General Motors Corporation (GM) has announced that it will invest $163.2 million in its Flint and Bay City plants in Michigan and Defiance plant in Ohio in order to boost engine production for its Chevrolet lineups including Chevrolet Volt, Chevrolet Cruze and a new Chevrolet small car. The investment will secure 184 jobs at the plants.

The automaker will invest $138.3 million in Flint engine operations protecting 135 jobs, $12.7 million in the Bay City components plant saving 8 jobs, and $12.2 million in the Defiance castings plant preserving 41 jobs.

In the Flint engine plant, the investment will help increase production of Ecotec 1.4-liter engine that is used in the Chevrolet Cruze and a 1.4-liter variant used in the Chevrolet Volt. The plant will start producing 400 engines per day in early 2011 and will ramp up to 800 engines per day in late 2011. Further, the plant capacity will be enhanced to 1,200 units per day in late 2012.

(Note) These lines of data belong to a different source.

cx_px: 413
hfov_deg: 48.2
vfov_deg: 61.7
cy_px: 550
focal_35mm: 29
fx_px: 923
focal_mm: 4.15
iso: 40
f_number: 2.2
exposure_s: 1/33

In the Bay City plant, the investment will support increased production of connecting rod and camshafts while in Defiance plant it will boost production of engine block and crankshaft castings.

GM has invested about $700 million and protected more than 600 jobs in the above mentioned plants in less than two years. The company has revealed that the new investment brings its total investment in the U.S. to more than $3.3 billion, creating or retaining more than 8,000 jobs in 21 plants, after emerging from bankruptcy in July last year.

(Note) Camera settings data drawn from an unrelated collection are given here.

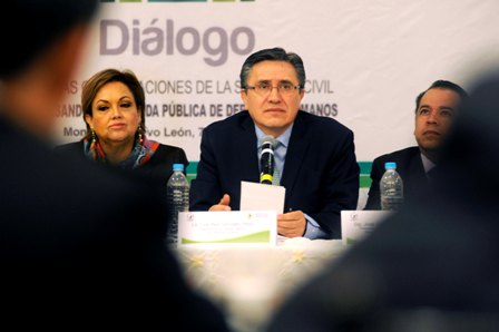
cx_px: 250
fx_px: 1731
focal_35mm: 125
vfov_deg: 11.0
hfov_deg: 16.4
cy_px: 166
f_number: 3.2
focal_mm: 125
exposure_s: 1/40
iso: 1250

Recently, GM completed its initial public offering (IPO) that sold 478 million shares at the targeted price of $33, raising $15.8 billion. After the IPO, the U.S. government expects to recover about half of its unpaid loans to GM.

Of the $52 billion in loans extended by the government in exchange of a 61% ownership in the company, $6.7 billion has been repaid in April this year, leaving $45.3 billion due for repayment. The Treasury Department of U.S. has already received payments of $11.7 billion by selling 358.5 million shares in the IPO.

The Treasury would also get $1.8 billion as bankers handling the IPO exercise options to purchase an additional 53.8 million shares of its stock within 30 days of the IPO. The bankers are allowed to exercise an option to sell up to 72 million shares.

Further, the Treasury would receive $2.1 billion due to the sale of preferred shares by GM in the next month. The preferred shares will be converted to common stock in 2013.

Over and above the net proceeds from the IPO, stock options and sale of preferred shares, GM has stated that it would repay $9.5 billion to the government this year.

After the IPO begun, GM’s shares have been listed in the New York Stock Exchange (NYSE) under the ticker “GM”, the symbol under which it traded before entering bankruptcy last year.

In the third quarter of the year, GM has topped both its hometown rivals, Ford Motor Co. (F) and Chrysler LLC, by showing a profit of $2.16 billion or $1.20 per share in sharp contrast to a loss of $858 million or 73 cents per share in the year-ago quarter. Operating income was $1.85 billion versus a loss of $1 billion a year ago.

During the quarter under review, Ford reported a profit of $1.91 billion while Chrysler posted a loss of $84 million. In North America, GM earned $3,005 per vehicle due to its effort to boost truck output during the summer. In contrast, Ford earned $2,710 per vehicle and Chrysler earned $593 per vehicle in the region.

GM’s profit was fueled by the company’s turnaround performance in North America, which had been witnessing substantial losses earlier, and impressive growth in sales volume in GM International Operations segment.